Anonymously, unobstrusively, in the simple thrust of the outstretched hand, of shared fraternity and humanity, rejecting the law of hatred, "the Plateau," Righteous Among the Nations, added to France.
They were everywhere numerous, in the countryside as in the cities, these French
women and men from all levels of society, of all beliefs, of all religions, whose
courage and commitment will have allowed the rescue, sometimes at the risk of
their lives, of two thirds of their Jewish compatriots.
Such is the France in which I believe. A France capable of the best, true to her history, to her roots, to her culture. A France of daring and solidarity, that surmounts her fears and extends herself to greet whose who need her, who need her help, her protection, her support. A generous France that rejects selfishness or turning inward, that rejects exclusion and discrimination. An open and welcoming France, united in her diversity, who bears with pride her ideal of justice and peace in Europe and in the world.
We must be proud of this fraternal France. We must sustain and defend her. For all of us, every day, this must be the France we choose.
This choice, to live together respecting every difference, is
never made once and for all. Victory in the struggle for tolerance and for honor
is fragile, with the battle always having to be fought anew.
Still today, odious and despicable acts of hatred are sullying our country. Discrimination, antisemitism, racism—all kinds of racism—are again spreading insidiously. They are hitting our Jewish compatriots who have been in our country since time immemorial. They are hitting our Muslim compatriots who have chosen to work and live in our country. They are, in reality, hitting all our compatriots.
They are affecting our schools. They are threatening our children. They are desecrating our places of worship, our burial places, our strongest symbols.
All these acts which wound the body and shock the soul denote obscurantism, ignorance and stupidity. They express fanaticism and the desire to humiliate and abase. They reveal the rejection of difference and of the other.
All these acts reflect the darkest side of the human soul. They are unworthy of France. I will do everything possible to stop them.
The perpetrators of these acts, these assaults, these acts of hatred, which have, alas, increased in recent years and months, will be prosecuted relentlessly. They will be tried. They will be subject to the full rigor of our laws. I want the victims of these acts to know that the whole nation stands with them!

_Problem 1:_
List everything the speech on the Righteous Among the Nations says will happen to the perpetrators of acts of hatred.
_Problem 2:_
Resume the speech on the Righteous Among the Nations from its last sentence, in the same voice.
The items that come after the speech are separate material and have no connection to it.

_Information given:_
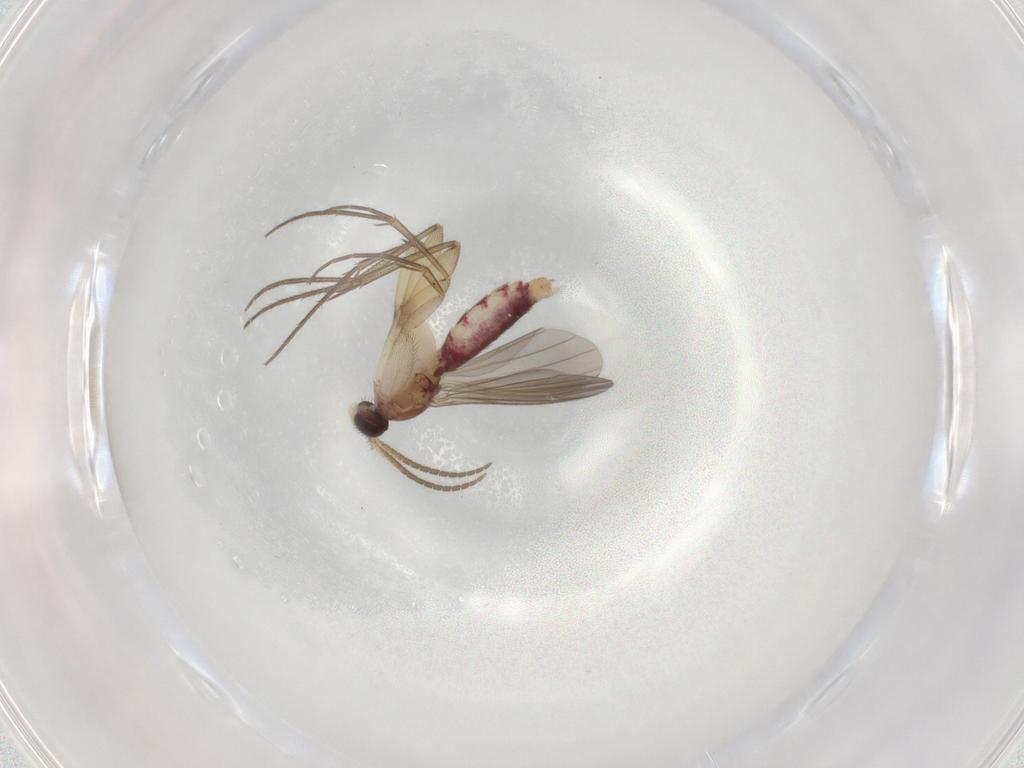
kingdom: Animalia
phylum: Arthropoda
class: Insecta
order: Diptera
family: Mycetophilidae
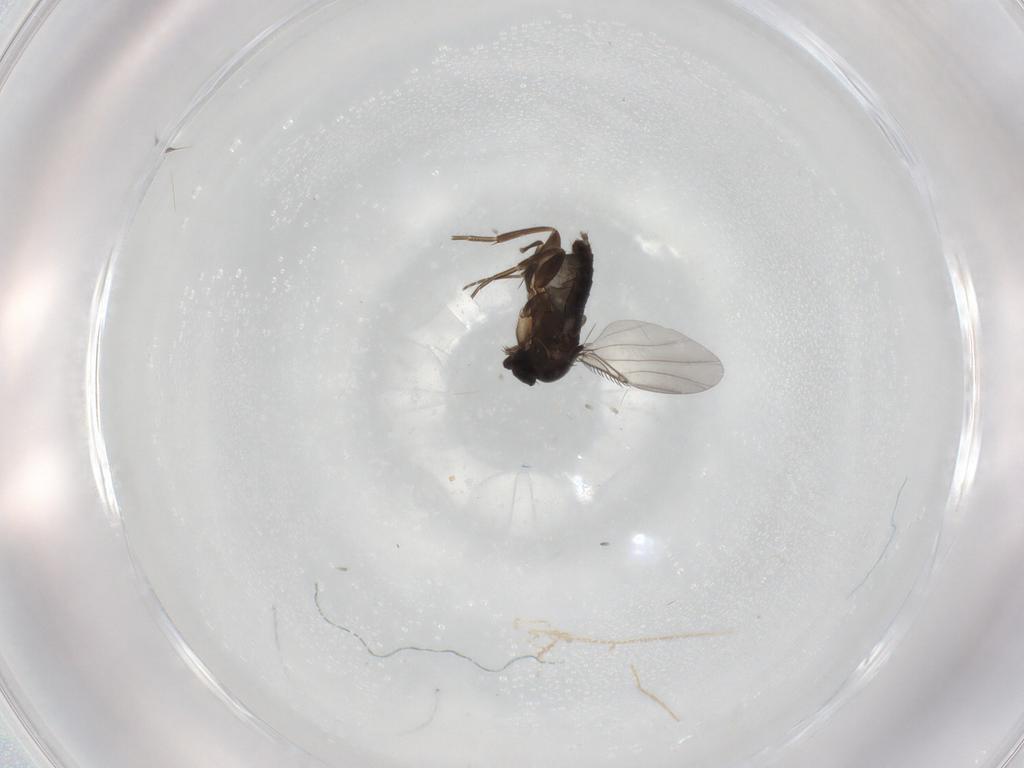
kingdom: Animalia
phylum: Arthropoda
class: Insecta
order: Diptera
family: Phoridae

_Result 1:_
- They will be prosecuted relentlessly.
- They will be tried.
- They will be subject to the full rigor of the laws.

_Result 2:_
All our compatriots, whatever their history or beliefs, are entitled to respect. Thanks to the principle of secularity [laïcité], everyone can live and practice his or her religion in complete security, in complete safety. It enables state schools, the place where the values bequeathed to us all are acquired and passed on, to be open to all, regardless of persuasion. This is why it must be defended. State schools must be free from outside influences and passions. This is the purpose of the recently adopted law banning pupils from wearing conspicuous religious signs. The Republic is the common good of every citizen, with equal rights and duties. Equal opportunity is a requirement that we must realize to the full. It must be central to public action. To ensure this, an independent authority assigned the task of fighting discrimination will be established by the end of this year.
I am asking all our country’s public officials, the government first, and all civil servants—especially the police, administrative and judicial authorities, but also mayors and leaders of the regional and general councils—to show unwavering resolve in fighting these intolerable abuses. National cohesion is not the prerogative of any one camp. It cannot be a partisan issue. It must be our common goal.
I am asking the Minister of Justice to ensure that the prosecuting authorities act extremely firmly in all these cases of exclusion, all these instances where individuals reject the other, which of course the law condemns. To take, each time, the requisite steps to ask the courts to hand down extremely severe and exemplary sentences for acts which are the very negation of the values which bring our nation together. Dropping cases of racism, antisemitism, xenophobia and homophobia is unacceptable. Every act must be punished. Similarly, I would like prosecutors to appeal whenever they consider court decisions too lenient in view of the seriousness of the acts prosecuted. The very principle of justice is at stake here.
I am asking the Minister for National Education and all our teachers to take more care than ever to ensure that our republican principles, law and history are passed on to and shared by all French young people. The teaching of the rights and responsibilities of citizenship must be at the heart of the missions of the republican school—so that, at a very young age, everyone acquires the sense of belonging fully to the national community, feels proud to be a French citizen, is more aware of the rights and duties it entails, and of the behavior and common rules of life it implies. This will be one of the priority objectives of the Education Outline Bill which the government will present to Parliament before the end of the year.
I want all mayors in France—who know the local situation better than anyone and are often the best placed to anticipate, prevent and respond locally, quickly and justly—to mobilize to the maximum, with the assistance of the State, on these questions which are essential to our life together and our future. I am asking the government to ensure that the prefects examine with the mayors measures and initiatives that will be useful in increasing prevention and combating this unacceptable behavior.
And I make this request here in Le Chambon because you have set the example.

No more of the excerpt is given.